Altre tracce di queste sostanze sono state riscontrate nel 91% del Mar Nero e nell’87% del Mediterraneo. Nell’Atlantico nord-orientale sono stati rilevati livelli pericolosi di sostanze chimiche e metalli nel 75% delle zone di mare esaminate. Tuttavia, i ricercatori sostengono che la situazione sia in miglioramento, poiché molte delle sostanze tossiche rinvenute (come il DDT antiparassitario e metalli pesanti come cadmio e mercurio) sono ora soggette a divieti e severe restrizioni.
L’aumento di popolazione delle aquile di mare che vivono nella zona, ad esempio, è con ogni probabilità da imputare al calo del DDT nelle acque del mar Baltico. Il problema persiste invece per quanto riguarda i prodotti chimici “ritardanti di fiamma“, che sono ancora utilizzati e ancora presenti nei corsi d’acqua. L’Agenzia ha chiesto maggiori controlli sul modo in cui vengono utilizzati i prodotti chimici e un più attento monitoraggio della salute della fauna e della flora marina. Oltre ai danni alla salute umana, le tossine presenti nei mari europei colpiscono infatti soprattutto gli animali marini.

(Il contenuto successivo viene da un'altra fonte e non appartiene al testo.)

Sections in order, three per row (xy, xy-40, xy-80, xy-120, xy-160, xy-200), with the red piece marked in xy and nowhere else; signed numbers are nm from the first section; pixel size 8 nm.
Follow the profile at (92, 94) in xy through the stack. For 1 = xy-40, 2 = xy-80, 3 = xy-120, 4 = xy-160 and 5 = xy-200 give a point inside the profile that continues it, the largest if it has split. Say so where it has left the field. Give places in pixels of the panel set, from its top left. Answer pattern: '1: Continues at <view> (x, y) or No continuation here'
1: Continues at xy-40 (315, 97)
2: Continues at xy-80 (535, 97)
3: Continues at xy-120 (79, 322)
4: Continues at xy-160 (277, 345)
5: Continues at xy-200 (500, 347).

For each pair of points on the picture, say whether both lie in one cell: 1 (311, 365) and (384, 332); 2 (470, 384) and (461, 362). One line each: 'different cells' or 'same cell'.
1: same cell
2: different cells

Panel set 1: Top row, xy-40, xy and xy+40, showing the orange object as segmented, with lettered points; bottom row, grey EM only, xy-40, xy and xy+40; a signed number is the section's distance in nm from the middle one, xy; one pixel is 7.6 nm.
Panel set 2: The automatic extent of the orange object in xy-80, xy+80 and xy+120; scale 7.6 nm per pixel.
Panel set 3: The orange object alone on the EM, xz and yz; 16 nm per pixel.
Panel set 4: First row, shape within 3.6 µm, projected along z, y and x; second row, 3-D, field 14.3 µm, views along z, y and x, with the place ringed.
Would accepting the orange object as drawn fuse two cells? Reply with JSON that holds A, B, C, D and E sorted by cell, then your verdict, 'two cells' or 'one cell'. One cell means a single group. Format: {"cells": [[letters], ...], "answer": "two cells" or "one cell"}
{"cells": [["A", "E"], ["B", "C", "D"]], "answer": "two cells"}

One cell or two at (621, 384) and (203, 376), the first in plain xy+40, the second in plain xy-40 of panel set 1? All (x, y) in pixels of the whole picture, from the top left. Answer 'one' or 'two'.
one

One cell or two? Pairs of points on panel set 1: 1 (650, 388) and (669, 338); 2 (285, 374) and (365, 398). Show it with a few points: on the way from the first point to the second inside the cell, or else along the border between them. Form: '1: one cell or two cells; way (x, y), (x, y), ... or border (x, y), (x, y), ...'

Johnny Reker, autore principale del rapporto dell’AEA, ha sottolineato l’importanza di restare vigili circa i potenziali nuovi contaminanti, così come rispetto a quelli già in uso. “Ogni due minuti e mezzo viene creata una nuova sostanza chimica e non ne conosciamo gli effetti“, ha affermato. “Arrivano sempre nuovi prodotti, che puntualmente vengono gettati nelle acque reflue. Questo è un problema ancora emergente, ma non sappiamo quali saranno gli effetti“.
Reker ha citato l’esempio della Germania, dove è stato riscontrato un calo preoccupante nella fertilità degli uomini sotto i 40 anni rispetto a quanto rilevato 30 anni fa, dichiarando: “resta difficile dimostrare un nesso causale tra contaminanti specifici e la riduzione della fertilità. Tuttavia, i risultati degli esperimenti su animali e dei programmi di monitoraggio della salute umana indicano che la presenza di inibitori endocrini nell’ambiente, come il PCB, può essere parzialmente responsabile di questa riduzione della fertilità“.